Ahead of “The Antwerp Six” Exhibition, Ann Demeulemeester Shares the Singular Tale of Her Life in Fashion


À Londres

At a certain point, the Golden Spindles were done. We wanted to continue, we wanted really to be real, not making clothes for a contest, but to make clothes to put on the market, to show to the world. We were all very naive, but very ambitious. So everybody tried to make a collection and Geert Bruloot [who co-owned a shoe shop in Antwerp at the time, acted as “troupe leader” to the Six, and is a co-curator of the MoMu] said, ‘Let’s rent a caravan together and then we can go to London.’ The others had already decided to go, but I was pregnant and I didn’t have a collection yet, the only thing I had ready was sunglasses. So they went to London and they took my sunglasses. [It was] in ’86 that they went to London, but I wasn’t there, I was giving birth to my son.

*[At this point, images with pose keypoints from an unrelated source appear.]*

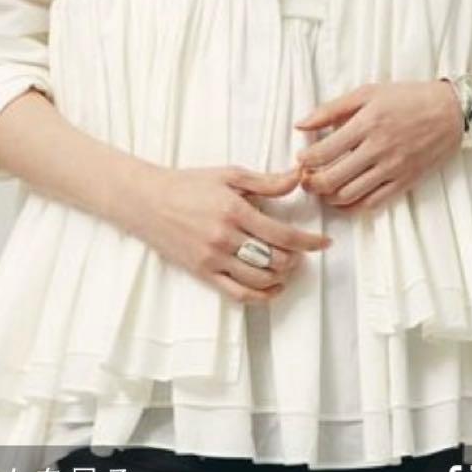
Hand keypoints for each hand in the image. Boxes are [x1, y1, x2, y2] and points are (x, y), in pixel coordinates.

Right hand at [128, 163, 332, 304]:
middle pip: (274, 259)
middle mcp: (225, 238)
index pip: (282, 233)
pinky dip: (261, 296)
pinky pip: (238, 294)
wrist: (147, 200)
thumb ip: (266, 182)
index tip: (324, 242)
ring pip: (259, 279)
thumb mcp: (229, 175)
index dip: (309, 241)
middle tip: (302, 251)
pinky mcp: (203, 273)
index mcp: (234, 210)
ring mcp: (213, 259)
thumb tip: (298, 177)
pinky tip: (273, 288)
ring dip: (281, 276)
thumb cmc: (189, 183)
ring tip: (287, 266)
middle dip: (295, 258)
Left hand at [293, 80, 462, 212]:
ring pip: (349, 195)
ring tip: (323, 188)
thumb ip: (332, 109)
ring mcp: (392, 169)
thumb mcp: (368, 93)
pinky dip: (353, 206)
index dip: (306, 160)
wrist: (452, 113)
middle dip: (311, 183)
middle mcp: (378, 149)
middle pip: (332, 178)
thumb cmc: (408, 98)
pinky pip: (373, 203)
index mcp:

The third time I had my collection ready. At first I was hesitating because my goal was to make a collection and to go to Paris, but then I thought, ‘Okay, maybe it’s nice to go to London,’ because London seemed a bit nicer to me in the sense that if you make a mistake, it’s maybe not such a big deal in London.

I spent every penny I had to make a little collection and we went to London and we had this little stand at the British designer show. My husband made photos—big photos—and he put them on a little stand and we put a table, two chairs and one rack of clothes. It would be all or nothing because we spent everything we had. It was very special because after five minutes, somebody came in, sat down and started to write orders, and it went on like that for four days.

It was amazing. My first client was Barneys. They sat down and they said, ‘Let’s make an order.’ And I said, ‘Yes, okay.’ And each time I had to convince them to pay upfront or to give me a letter of credit to be able to produce because I was completely self-supporting everything. But they all agreed and thanks to that I could start. I produced my first season and I scotched-taped the boxes, I telexed the invoices because faxes didn’t exist yet—can you imagine?

Each to Their Own

People couldn’t pronounce our names, it was impossible, forget it, they didn’t even start. They just saw that there were six new designers, that all six were very different, and everybody liked somebody of the six, and they just called us the Six because it was so much easier, and it was special because it was six designers coming out of a country where nobody expected anything from. I remember my first clients asked me, ‘Belgium, where is that?’ Even the first time I was in London, I had to explain where Belgium was.

And then it became like a little bit of a myth because everybody had heard of the Six, so every single interview I have done all my life, the first question was about the Antwerp Six. I went crazy; but okay, I’m used to it now, voilà. It has become the story that speaks to the imagination—that there is a group of six kids who just start all by themselves doing everything themselves and everybody in his own way. And some of us had a backer, others had nothing. I mean, we worked to be there. It’s unimaginable in the world we live in now if you see how things function now. Everything is different, but okay, I mean, every time has its particularities.